🤖 AI Summary
Existing LLM personalization methods heavily rely on user historical data while neglecting deep inter-user heterogeneity; moreover, feature extraction is constrained by fixed-dimensional representations and intuitive (System-1) reasoning, resulting in coarse-grained and narrow user modeling. To address these limitations, we propose the Difference-Aware Reasoning Personalization (DRP) framework: it employs a reasoning expansion mechanism to autonomously discover variable-dimensional differential features; integrates System-2 slow reasoning for structured, fine-grained user representation; and synthesizes behavioral history into explicit differential descriptions.
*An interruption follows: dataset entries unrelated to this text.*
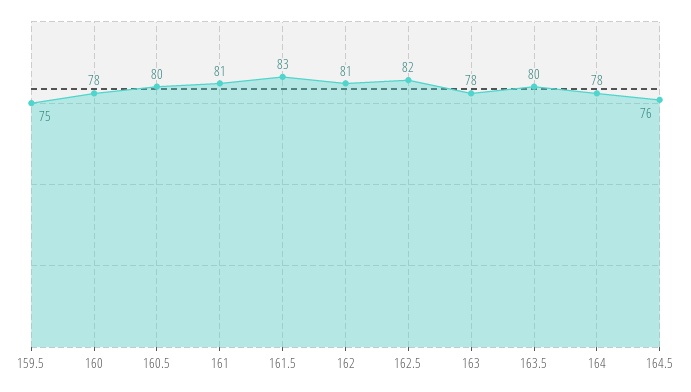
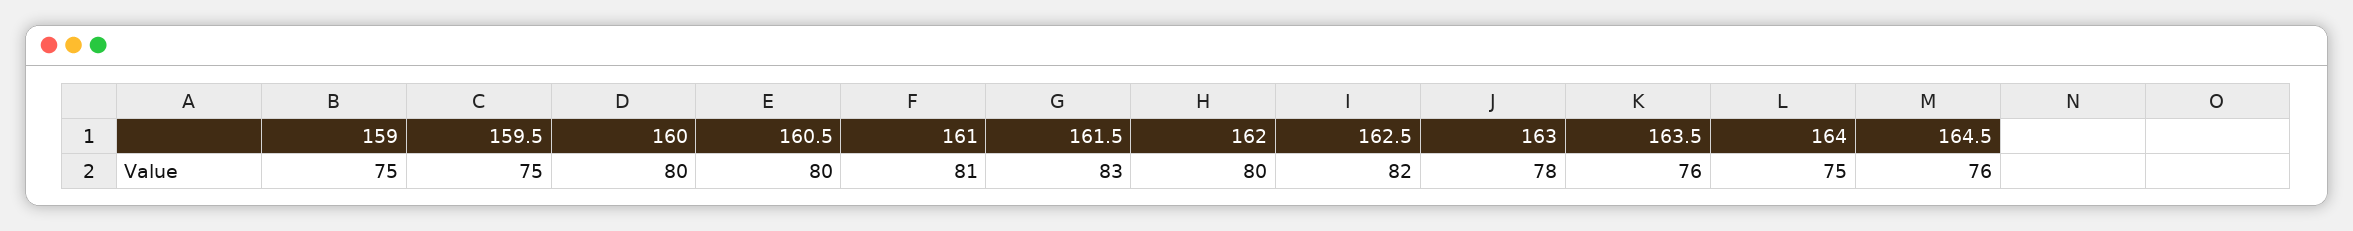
160: 78 -> 80
162: 81 -> 80
163.5: 80 -> 76
164: 78 -> 75
159: none -> 75

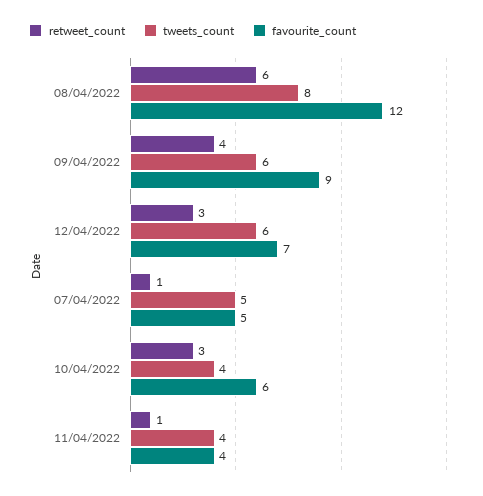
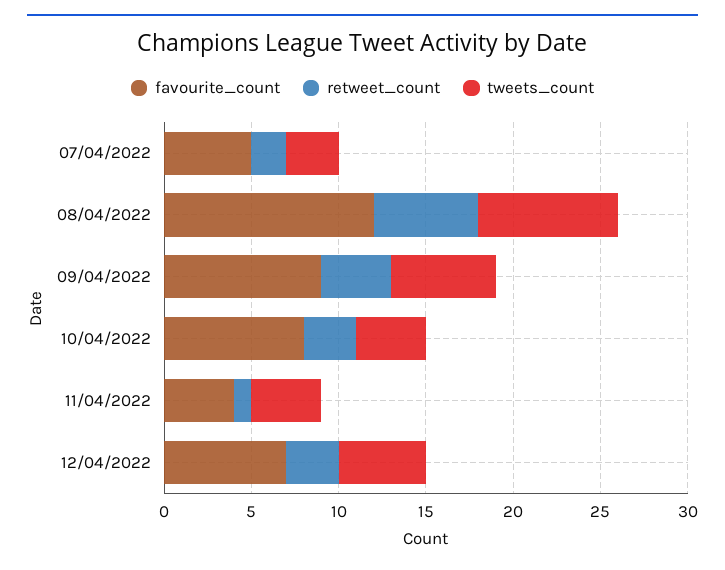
tweets_count, 12/04/2022: 6 -> 5
retweet_count, 07/04/2022: 1 -> 2
tweets_count, 07/04/2022: 5 -> 3
favourite_count, 10/04/2022: 6 -> 8

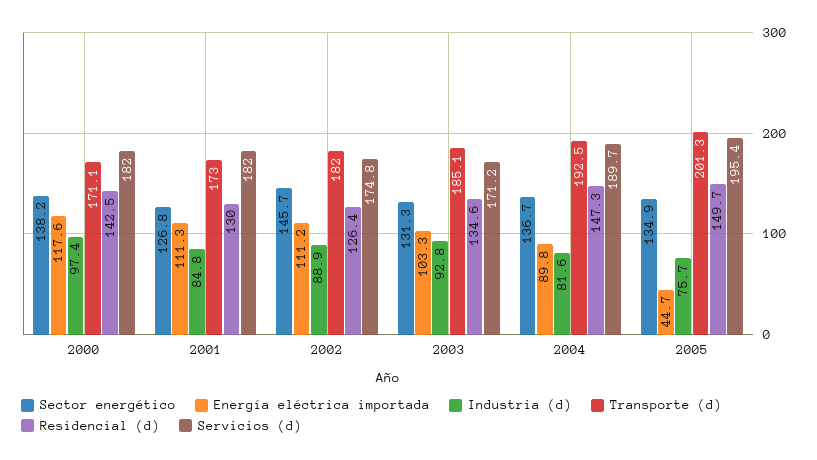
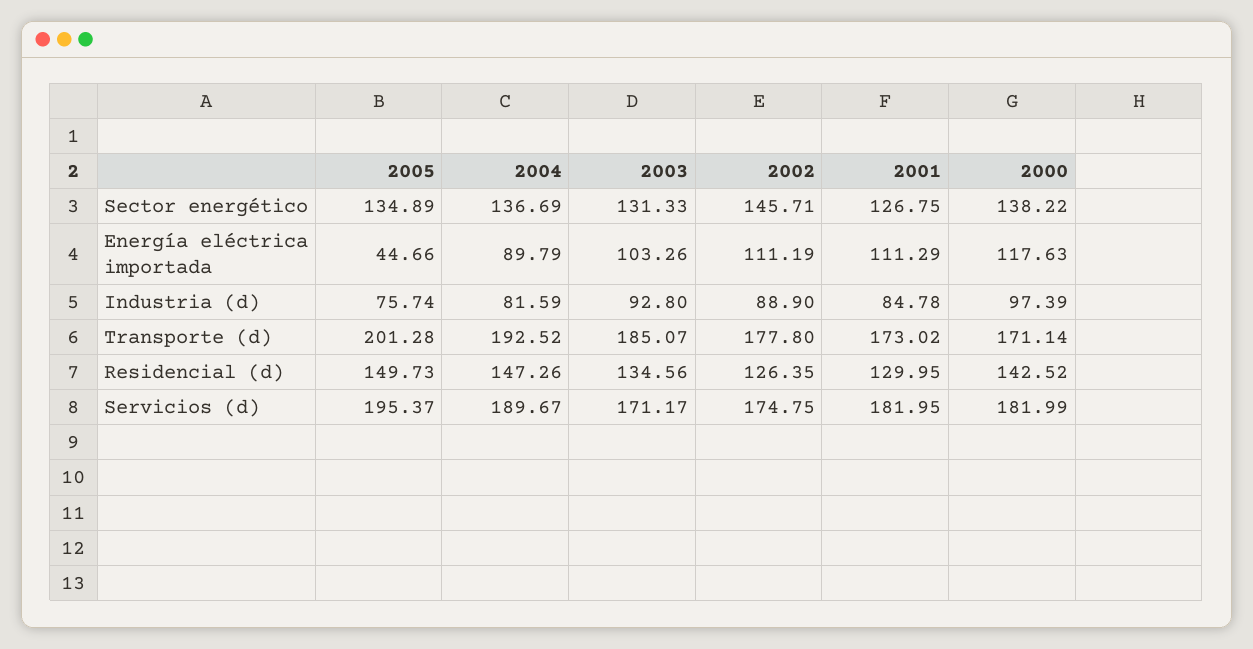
Transporte (d), 2002: 182 -> 177.8

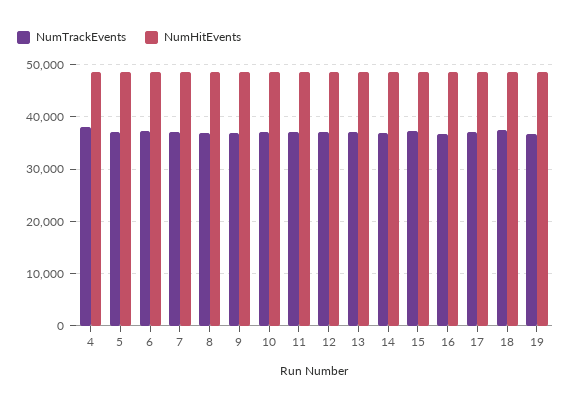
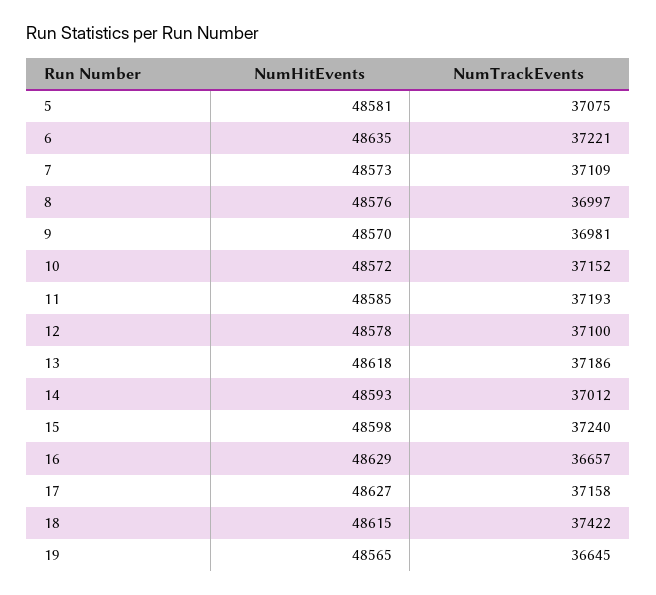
NumTrackEvents, 4: 38000 -> none
NumHitEvents, 4: 48000 -> none

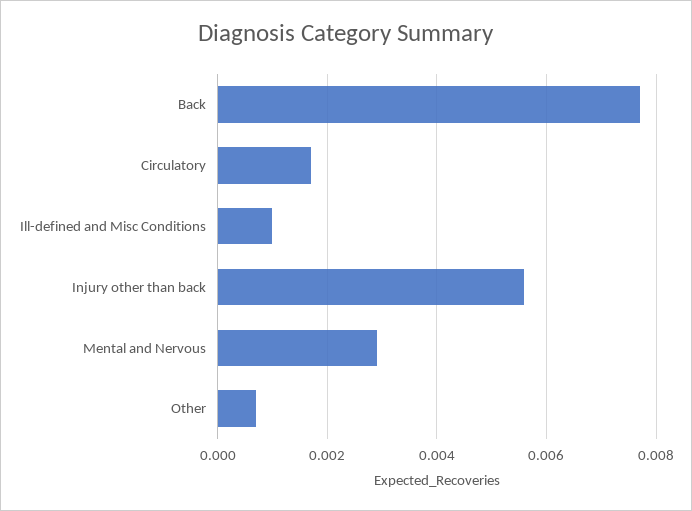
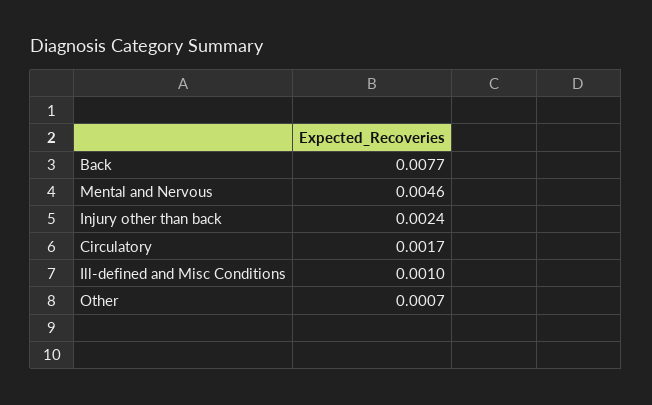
Injury other than back: 0.0055 -> 0.0024
Mental and Nervous: 0.003 -> 0.0046

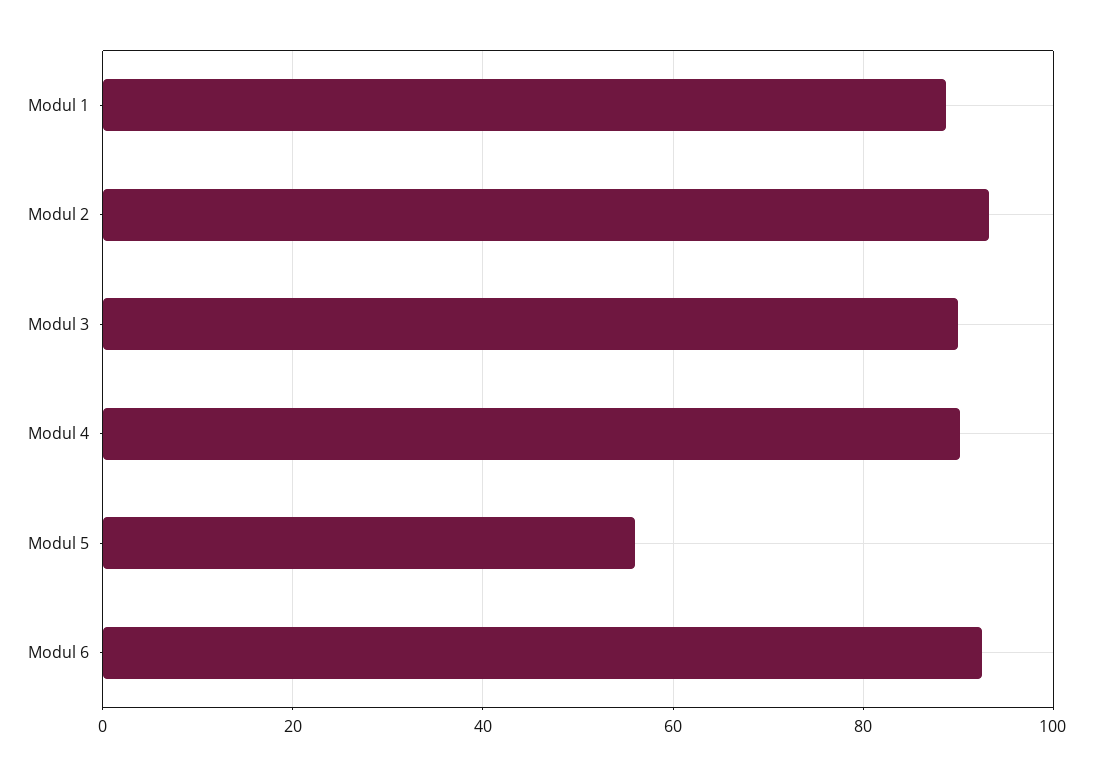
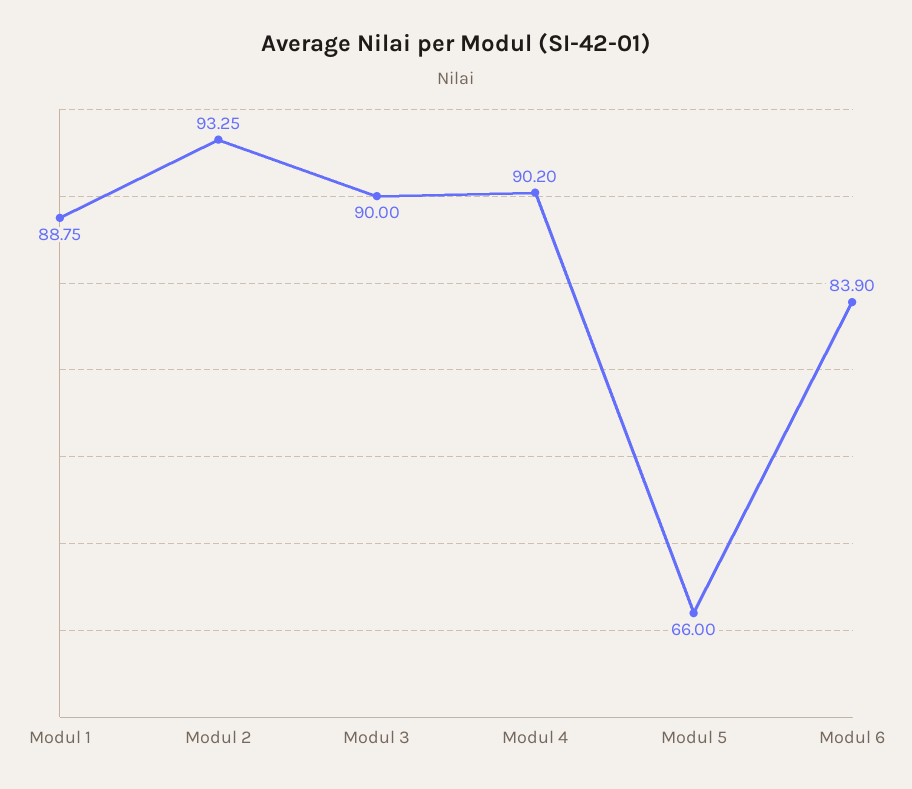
Modul 5: 56 -> 66
Modul 6: 92 -> 83.9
Evaluated on personalized review generation, DRP significantly outperforms state-of-the-art baselines across diversity, relevance, and personalization metrics. Results demonstrate that difference-driven slow reasoning effectively enhances generative quality, validating the efficacy of explicitly modeling user heterogeneity through deliberate, reflective inference.
📝 Abstract
Large Language Models (LLMs) are increasingly integrated into users'daily lives, driving a growing demand for personalized outputs. Prior work has primarily leveraged a user's own history, often overlooking inter-user differences that are critical for effective personalization. While recent methods have attempted to model such differences, their feature extraction processes typically rely on fixed dimensions and quick, intuitive inference (System-1 thinking), limiting both the coverage and granularity of captured user differences. To address these limitations, we propose Difference-aware Reasoning Personalization (DRP), a framework that reconstructs the difference extraction mechanism by leveraging inference scaling to enhance LLM personalization. DRP autonomously identifies relevant difference feature dimensions and generates structured definitions and descriptions, enabling slow, deliberate reasoning (System-2 thinking) over user differences. Experiments on personalized review generation demonstrate that DRP consistently outperforms baseline methods across multiple metrics.